On MRI, ganglion cysts typically appear as cystic lesions; however, continuity with the adjacent joint is not always demonstrable, and differentiation from other lesions such as hemangiomas and schwannomas can be challenging [3]. In addition, biopsy of tumors located near peripheral nerves or vessels is often avoided due to the risk of complications such as nerve injury or hemorrhage [4]. In the present case, the cystic mass was located along the medial aspect of the first metatarsal, making it difficult to visualize its continuity with the MTP joint on preoperative imaging. Nevertheless, intraoperative identification of gelatinous contents and a stalk continuous with the joint capsule confirmed the diagnosis of a ganglion cyst and enabled curative resection. The separation of the cystic body from the stalk is considered a characteristic feature of ganglion cysts [7], and this case demonstrated such a typical morphology.
It is well established that simple excision of the cyst alone carries a high risk of recurrence, as the cystic body and the communication stalk with the joint capsule or tendon sheath often exist apart from each other. In contrast, resection including the stalk has been reported to prevent recurrence [8]. In this case, complete excision including the base of the stalk likely contributed to the absence of recurrence to date.

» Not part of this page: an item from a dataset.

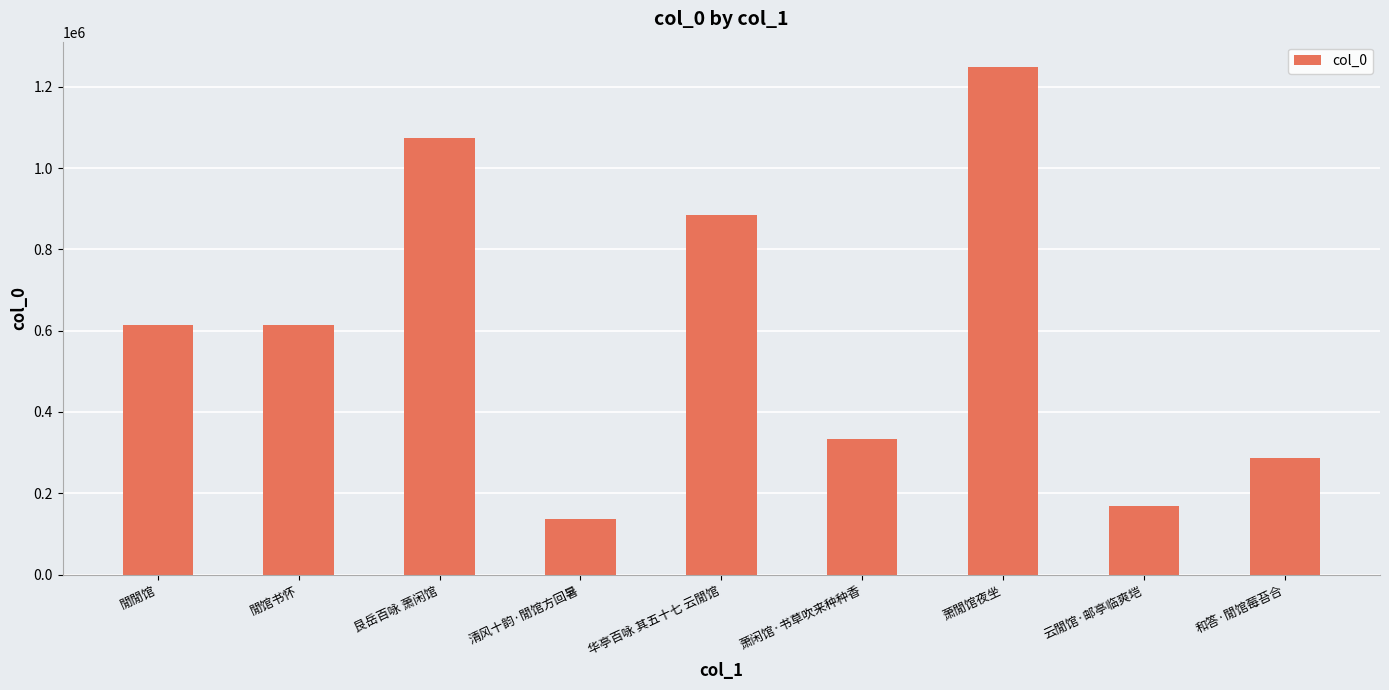

What is the smallest value displayed?

137139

This case emphasizes the importance of intraoperative assessment in achieving an accurate diagnosis and curative resection of subcutaneous cystic lesions occurring in atypical locations.
Conclusions
This case represents an extremely rare ganglion cyst of the first MTP joint. Although preoperative imaging did not allow definitive diagnosis, intraoperative findings facilitated both accurate diagnosis and curative excision. Even in subcutaneous tumors where preoperative diagnosis is difficult and biopsy may be avoided, intraoperative findings can play a crucial role in determining diagnosis and guiding surgical strategy, thereby enabling safe and recurrence-free treatment. Beyond this individual case, such intraoperative assessment can provide valuable guidance for clinicians managing subcutaneous lesions of uncertain nature, emphasizing its practical and educational importance in daily clinical practice.